▶ _What you are asked to do_
Every line that contains "span" must be located and copied from the data.

----- Record extracts

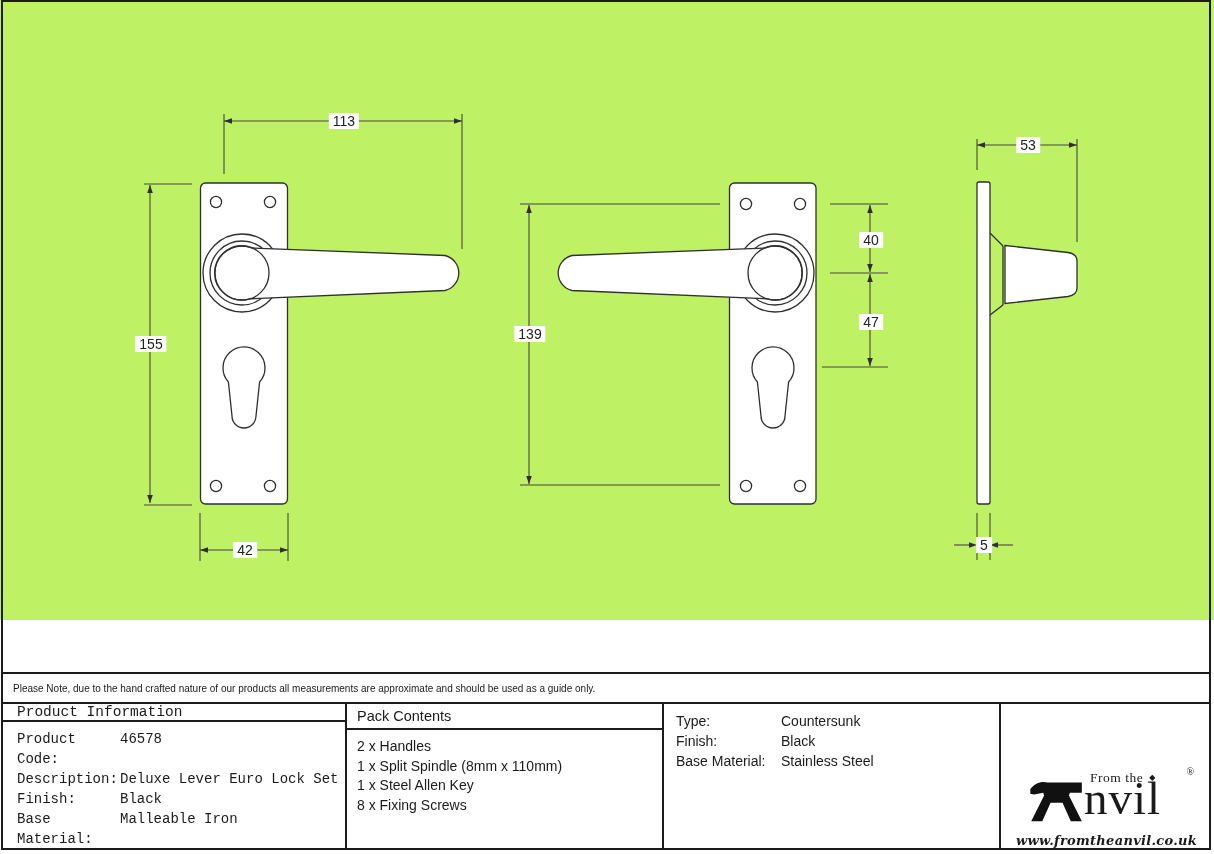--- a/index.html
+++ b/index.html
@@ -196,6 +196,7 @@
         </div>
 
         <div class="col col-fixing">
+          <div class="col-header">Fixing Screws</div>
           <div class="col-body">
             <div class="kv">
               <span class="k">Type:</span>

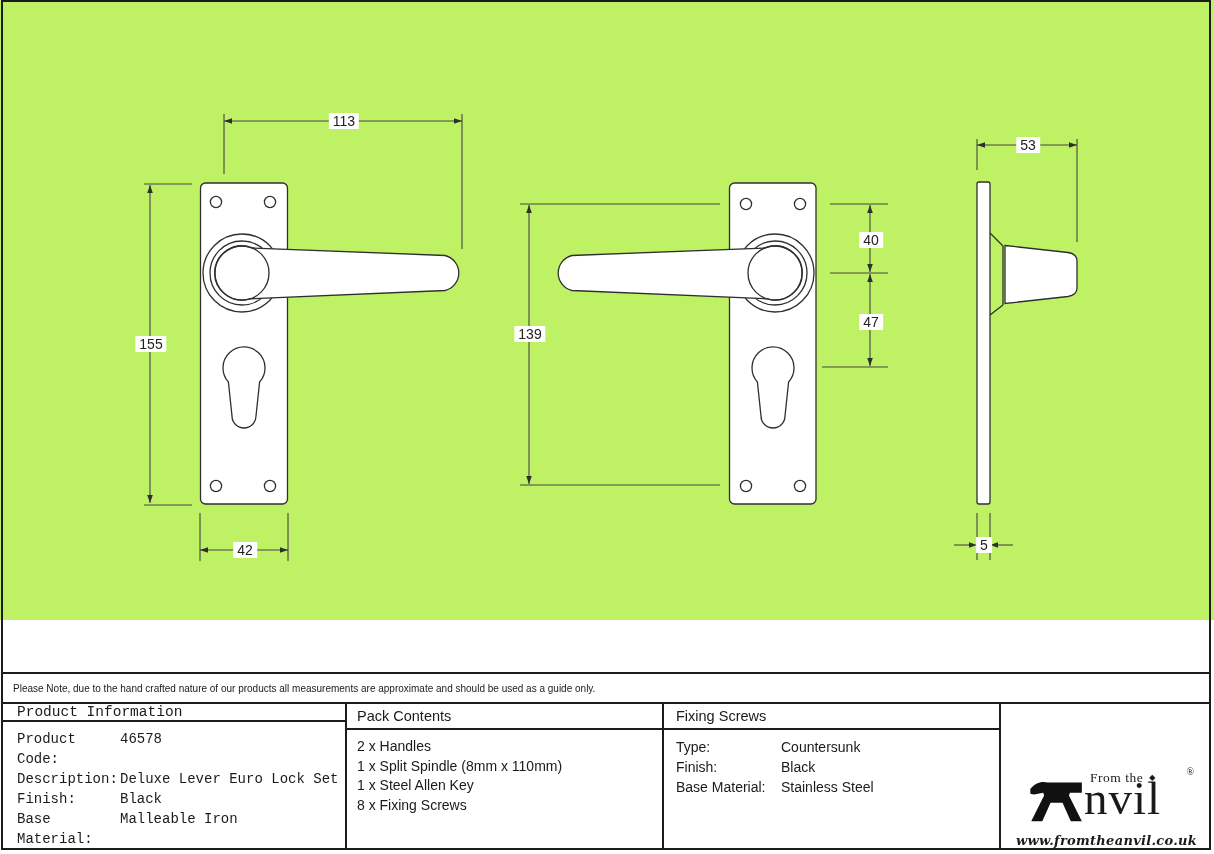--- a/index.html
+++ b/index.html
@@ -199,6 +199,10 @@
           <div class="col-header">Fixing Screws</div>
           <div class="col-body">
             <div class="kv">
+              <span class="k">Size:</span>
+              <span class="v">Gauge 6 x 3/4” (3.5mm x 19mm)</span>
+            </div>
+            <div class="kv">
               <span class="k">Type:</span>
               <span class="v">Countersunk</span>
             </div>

----------

▶ _Exercise result_
               <span class="k">Type:</span>
+              <span class="k">Size:</span>
+              <span class="v">Gauge 6 x 3/4” (3.5mm x 19mm)</span>
               <span class="k">Type:</span>
               <span class="v">Countersunk</span>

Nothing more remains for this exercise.